Lì, in quella casa modesta, c’era una famiglia — unita, forte e colma di calore. I bambini giocavano ai piedi di Artem, e gli occhi di Angela brillavano di un amore e di un orgoglio che il denaro non può comprare. E Artem, al suo fianco, appariva più felice che mai. Era una vita che suo padre non avrebbe mai immaginato, ma per loro era tutto.

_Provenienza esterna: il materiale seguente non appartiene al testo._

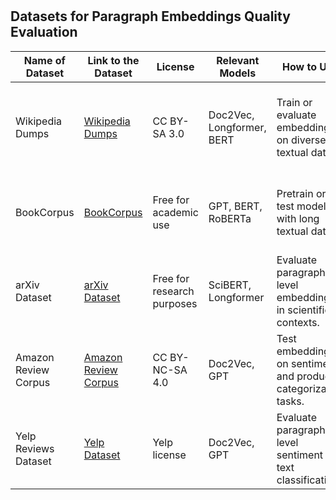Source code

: # 

## Datasets for Paragraph Embeddings Quality Evaluation

| Name of Dataset      | Link to the Dataset                                                  | License                    | Relevant Models           | How to Use                                                     | Ease of Implementation | Importance                                                              |
| -------------------- | -------------------------------------------------------------------- | -------------------------- | ------------------------- | -------------------------------------------------------------- | ---------------------- | ----------------------------------------------------------------------- |
| Wikipedia Dumps      | [Wikipedia Dumps](https://dumps.wikimedia.org/)                      | CC BY-SA 3.0               | Doc2Vec, Longformer, BERT | Train or evaluate embeddings on diverse textual data.          | Moderate               | High - diverse and large-scale dataset for robust training and testing. |
| BookCorpus           | [BookCorpus](https://yknzhu.wixsite.com/mbweb)                       | Free for academic use      | GPT, BERT, RoBERTa        | Pretrain or test models with long textual data.                | Moderate               | High - large corpus for pretraining language models.                    |
| arXiv Dataset        | [arXiv Dataset](https://www.kaggle.com/Cornell-University/arxiv)     | Free for research purposes | SciBERT, Longformer       | Evaluate paragraph-level embeddings in scientific contexts.    | Moderate               | High - domain-specific for scientific text analysis.                    |
| Amazon Review Corpus | [Amazon Review Corpus](https://nijianmo.github.io/amazon/index.html) | CC BY-NC-SA 4.0            | Doc2Vec, GPT              | Test embeddings on sentiment and product categorization tasks. | Moderate               | Medium - real-world dataset for sentiment analysis.                     |
| Yelp Reviews Dataset | [Yelp Dataset](https://www.yelp.com/dataset)                         | Yelp license               | Doc2Vec, GPT              | Evaluate paragraph-level sentiment and text classification.    | Easy                   | Medium - real-world application for review analysis.                    |
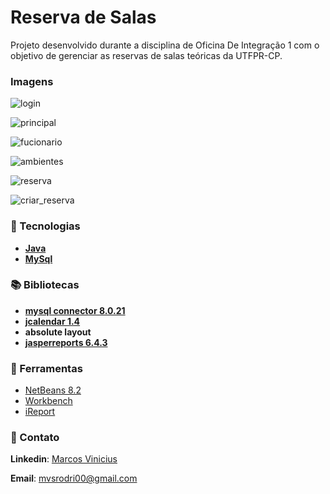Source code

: # Reserva de Salas
Projeto desenvolvido durante a disciplina de Oficina De Integração 1 com o objetivo de gerenciar as reservas de salas teóricas da UTFPR-CP. 

### Imagens

![login](https://user-images.githubusercontent.com/38968106/103177779-2af7b500-485c-11eb-9853-071f3007d0c3.PNG)

![principal](https://user-images.githubusercontent.com/38968106/103177806-685c4280-485c-11eb-8530-5575ed33abc7.PNG)

![fucionario](https://user-images.githubusercontent.com/38968106/103177830-af4a3800-485c-11eb-8379-d0503bb6ce3b.PNG)

![ambientes](https://user-images.githubusercontent.com/38968106/103177833-bd985400-485c-11eb-9126-2bf6c37a4d37.PNG)

![reserva](https://user-images.githubusercontent.com/38968106/103177839-c8eb7f80-485c-11eb-84e9-2ad991acd4a9.PNG)

![criar_reserva](https://user-images.githubusercontent.com/38968106/103177845-d56fd800-485c-11eb-9f3f-aff52d3e732b.PNG)

### 🚀 Tecnologias

- [**Java**](https://www.java.com/pt-BR/)
- [**MySql**](https://www.mysql.com/) 


### 📚 Bibliotecas

 - **[mysql connector 8.0.21](https://downloads.mysql.com/archives/c-j/)**
 - **[jcalendar 1.4](http://www.java2s.com/Code/Jar/j/Downloadjcalendar14jar.htm)**
 - **absolute layout**
 - **[jasperreports 6.4.3](https://sourceforge.net/projects/jasperreports/files/jasperreports/JasperReports%206.4.3/)**

### :hammer: Ferramentas

- [NetBeans 8.2](https://netbeans.org/downloads/8.2/rc/)
- [Workbench](https://dev.mysql.com/downloads/workbench/)
- [iReport](https://community.jaspersoft.com/project/ireport-designer/releases)

### :speech_balloon: Contato

**Linkedin**: [Marcos Vinicius](https://www.linkedin.com/in/marcos-vinicius-dos-santos-rodrigues-1a2b39195/)

**Email**: mvsrodri00@gmail.com
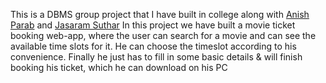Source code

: This is a DBMS group project that I have built in college along with <a href="https://www.linkedin.com/in/anish-parab-a13742258/">Anish Parab</a>  and  <a href="https://www.linkedin.com/in/jasaram-suthar-342375258/">Jasaram Suthar</a> 
In this project we have built a movie ticket booking web-app, where the user can search for a movie and can see the available time slots for it. He can choose the timeslot according to his convenience. Finally he just has to fill in some basic details & will finish booking his ticket, which he can download on his PC

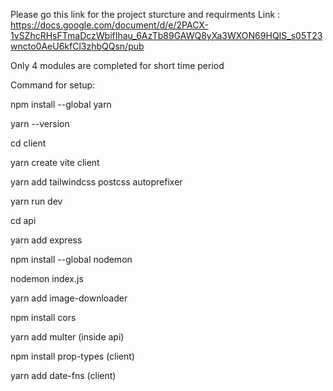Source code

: Please go this link for the project sturcture and requirments
Link : https://docs.google.com/document/d/e/2PACX-1vSZhcRHsFTmaDczWbifIhau_6AzTb89GAWQ8yXa3WXON69HQIS_s05T23wncto0AeU6kfCl3zhbQQsn/pub

Only 4 modules are completed for short time period

Command for setup:

npm install --global yarn

yarn --version

cd client

yarn create vite client

yarn add tailwindcss postcss autoprefixer

yarn run dev

cd api
 
yarn add express

npm install --global nodemon

nodemon index.js

yarn add image-downloader

npm install cors

yarn add multer (inside api)
 

npm install prop-types (client)

yarn add date-fns (client)
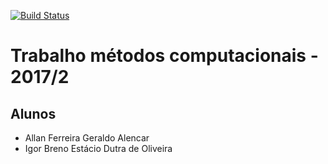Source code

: [![Build Status](https://semaphoreci.com/api/v1/fuzzyqu/trabalho-metodos/branches/master/badge.svg)](https://semaphoreci.com/fuzzyqu/trabalho-metodos)

# Trabalho métodos computacionais - 2017/2

## Alunos
- Allan Ferreira Geraldo Alencar
- Igor Breno Estácio Dutra de Oliveira
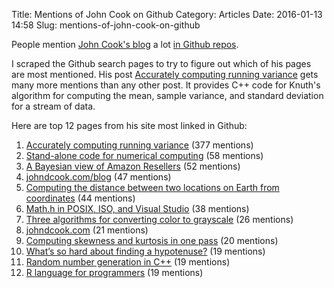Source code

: Title: Mentions of John Cook on Github
Category: Articles
Date: 2016-01-13 14:58
Slug: mentions-of-john-cook-on-github


People mention [John Cook's blog](http://www.johndcook.com) a lot [in Github repos](https://github.com/search?q=johndcook.com&type=Code&utf8=%E2%9C%93).

I scraped the Github search pages to try to figure out which of his pages are most mentioned. His post [Accurately computing running variance](http://www.johndcook.com/blog/standard_deviation) gets many more mentions than any other post. It provides C++ code for Knuth's algorithm for computing the mean, sample variance, and standard deviation for a stream of data.

Here are top 12 pages from his site most linked in Github:

1. [Accurately computing running variance](http://www.johndcook.com/blog/standard_deviation) (377 mentions)
2. [Stand-alone code for numerical computing](http://www.johndcook.com/stand_alone_code.html) (58 mentions)
3. [A Bayesian view of Amazon Resellers](http://www.johndcook.com/blog/2011/09/27/bayesian-amazon) (52 mentions)
4. [johndcook.com/blog](http://www.johndcook.com/blog) (47 mentions)
5. [Computing the distance between two locations on Earth from coordinates](http://www.johndcook.com/python_longitude_latitude.html) (44 mentions)
6. [Math.h in POSIX, ISO, and Visual Studio](http://www.johndcook.com/math_h.html) (38 mentions)
7. [Three algorithms for converting color to grayscale](http://www.johndcook.com/blog/2009/08/24/algorithms-convert-color-grayscale) (26 mentions)
8. [johndcook.com](http://www.johndcook.com) (21 mentions)
9. [Computing skewness and kurtosis in one pass](http://www.johndcook.com/blog/skewness_kurtosis) (20 mentions)
10. [What’s so hard about finding a hypotenuse?](http://www.johndcook.com/blog/2010/06/02/whats-so-hard-about-finding-a-hypotenuse) (19 mentions)
11. [Random number generation in C++](http://www.johndcook.com/simplerng.cpp) (19 mentions)
12. [R language for programmers](http://www.johndcook.com/r_language_for_programmers.html) (19 mentions)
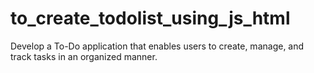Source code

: # to_create_todolist_using_js_html
Develop a To-Do application that enables users to create, manage, and track tasks in an organized manner.
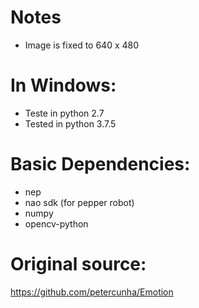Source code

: # Notes

- Image is fixed to 640 x 480

# In Windows:

- Teste in python 2.7
- Tested in python 3.7.5

# Basic Dependencies:

- nep
- nao sdk (for pepper robot)
- numpy
- opencv-python

# Original source:

https://github.com/petercunha/Emotion


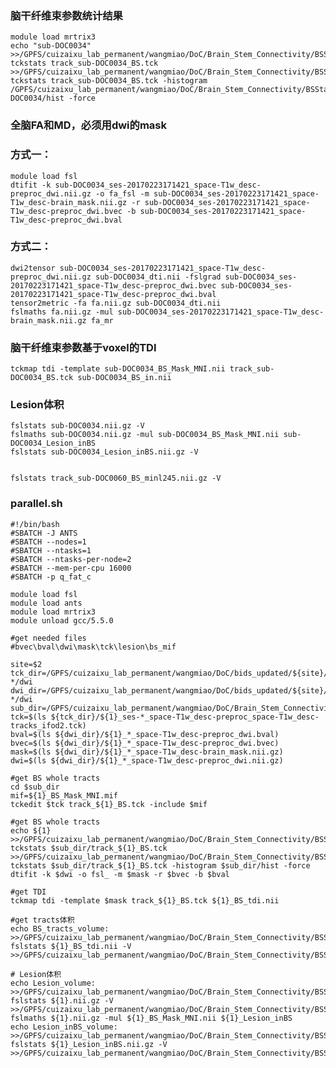 ### 脑干纤维束参数统计结果
    module load mrtrix3
    echo "sub-DOC0034" >>/GPFS/cuizaixu_lab_permanent/wangmiao/DoC/Brain_Stem_Connectivity/BSStats/tckedit.txt
    tckstats track_sub-DOC0034_BS.tck >>/GPFS/cuizaixu_lab_permanent/wangmiao/DoC/Brain_Stem_Connectivity/BSStats/tckedit.txt
    tckstats track_sub-DOC0034_BS.tck -histogram /GPFS/cuizaixu_lab_permanent/wangmiao/DoC/Brain_Stem_Connectivity/BSStats/sub-DOC0034/hist -force

### 全脑FA和MD，必须用dwi的mask
### 方式一：
    module load fsl
    dtifit -k sub-DOC0034_ses-20170223171421_space-T1w_desc-preproc_dwi.nii.gz -o fa_fsl -m sub-DOC0034_ses-20170223171421_space-T1w_desc-brain_mask.nii.gz -r sub-DOC0034_ses-20170223171421_space-T1w_desc-preproc_dwi.bvec -b sub-DOC0034_ses-20170223171421_space-T1w_desc-preproc_dwi.bval
### 方式二：
    dwi2tensor sub-DOC0034_ses-20170223171421_space-T1w_desc-preproc_dwi.nii.gz sub-DOC0034_dti.nii -fslgrad sub-DOC0034_ses-20170223171421_space-T1w_desc-preproc_dwi.bvec sub-DOC0034_ses-20170223171421_space-T1w_desc-preproc_dwi.bval
    tensor2metric -fa fa.nii.gz sub-DOC0034_dti.nii
    fslmaths fa.nii.gz -mul sub-DOC0034_ses-20170223171421_space-T1w_desc-brain_mask.nii.gz fa_mr

### 脑干纤维束参数基于voxel的TDI
    tckmap tdi -template sub-DOC0034_BS_Mask_MNI.nii track_sub-DOC0034_BS.tck sub-DOC0034_BS_in.nii

### Lesion体积
    fslstats sub-DOC0034.nii.gz -V
    fslmaths sub-DOC0034.nii.gz -mul sub-DOC0034_BS_Mask_MNI.nii sub-DOC0034_Lesion_inBS
    fslstats sub-DOC0034_Lesion_inBS.nii.gz -V
    
    
    fslstats track_sub-DOC0060_BS_minl245.nii.gz -V

### parallel.sh
    #!/bin/bash
    #SBATCH -J ANTS
    #SBATCH --nodes=1
    #SBATCH --ntasks=1
    #SBATCH --ntasks-per-node=2
    #SBATCH --mem-per-cpu 16000
    #SBATCH -p q_fat_c
    
    module load fsl
    module load ants
    module load mrtrix3
    module unload gcc/5.5.0
    
    #get needed files
    #bvec\bval\dwi\mask\tck\lesion\bs_mif
        
    site=$2
    tck_dir=/GPFS/cuizaixu_lab_permanent/wangmiao/DoC/bids_updated/${site}/derivatives/qsiprep/${1}/qsiprep/${1}/ses-*/dwi
    dwi_dir=/GPFS/cuizaixu_lab_permanent/wangmiao/DoC/bids_updated/${site}/derivatives/qsiprep/${1}/qsirecon/${1}/ses-*/dwi
    sub_dir=/GPFS/cuizaixu_lab_permanent/wangmiao/DoC/Brain_Stem_Connectivity/BSStats/${1}
    tck=$(ls ${tck_dir}/${1}_ses-*_space-T1w_desc-preproc_space-T1w_desc-tracks_ifod2.tck)
    bval=$(ls ${dwi_dir}/${1}_*_space-T1w_desc-preproc_dwi.bval)
    bvec=$(ls ${dwi_dir}/${1}_*_space-T1w_desc-preproc_dwi.bvec)
    mask=$(ls ${dwi_dir}/${1}_*_space-T1w_desc-brain_mask.nii.gz)
    dwi=$(ls ${dwi_dir}/${1}_*_space-T1w_desc-preproc_dwi.nii.gz)
        
    #get BS whole tracts
    cd $sub_dir
    mif=${1}_BS_Mask_MNI.mif
    tckedit $tck track_${1}_BS.tck -include $mif
  
    #get BS whole tracts
    echo ${1} >>/GPFS/cuizaixu_lab_permanent/wangmiao/DoC/Brain_Stem_Connectivity/BSStats/metrics.txt
    tckstats $sub_dir/track_${1}_BS.tck >>/GPFS/cuizaixu_lab_permanent/wangmiao/DoC/Brain_Stem_Connectivity/BSStats/metrics.txt
    tckstats $sub_dir/track_${1}_BS.tck -histogram $sub_dir/hist -force
    dtifit -k $dwi -o fsl_ -m $mask -r $bvec -b $bval
    
    #get TDI
    tckmap tdi -template $mask track_${1}_BS.tck ${1}_BS_tdi.nii
    
    #get tracts体积
    echo BS_tracts_volume: >>/GPFS/cuizaixu_lab_permanent/wangmiao/DoC/Brain_Stem_Connectivity/BSStats/metrics.txt
    fslstats ${1}_BS_tdi.nii -V >>/GPFS/cuizaixu_lab_permanent/wangmiao/DoC/Brain_Stem_Connectivity/BSStats/metrics.txt
    
    # Lesion体积
    echo Lesion_volume: >>/GPFS/cuizaixu_lab_permanent/wangmiao/DoC/Brain_Stem_Connectivity/BSStats/metrics.txt
    fslstats ${1}.nii.gz -V >>/GPFS/cuizaixu_lab_permanent/wangmiao/DoC/Brain_Stem_Connectivity/BSStats/metrics.txt
    fslmaths ${1}.nii.gz -mul ${1}_BS_Mask_MNI.nii ${1}_Lesion_inBS
    echo Lesion_inBS_volume: >>/GPFS/cuizaixu_lab_permanent/wangmiao/DoC/Brain_Stem_Connectivity/BSStats/metrics.txt
    fslstats ${1}_Lesion_inBS.nii.gz -V >>/GPFS/cuizaixu_lab_permanent/wangmiao/DoC/Brain_Stem_Connectivity/BSStats/metrics.txt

Vladimir Timofeevič rimase lì, sbalordito, mentre la consapevolezza lo pervadeva. Suo figlio aveva trovato qualcosa che non si può acquistare. L’amore. La famiglia. E quel tipo di felicità che non si misura con la ricchezza o lo status.

E in quel momento, guardando suo figlio e la sua famiglia, capì che, nonostante tutto ciò che aveva detto, si era sbagliato. Suo figlio aveva scelto una vita colma di qualcosa infinitamente più prezioso del denaro — una vita piena d’amore e della promessa di un futuro costruito secondo i propri termini.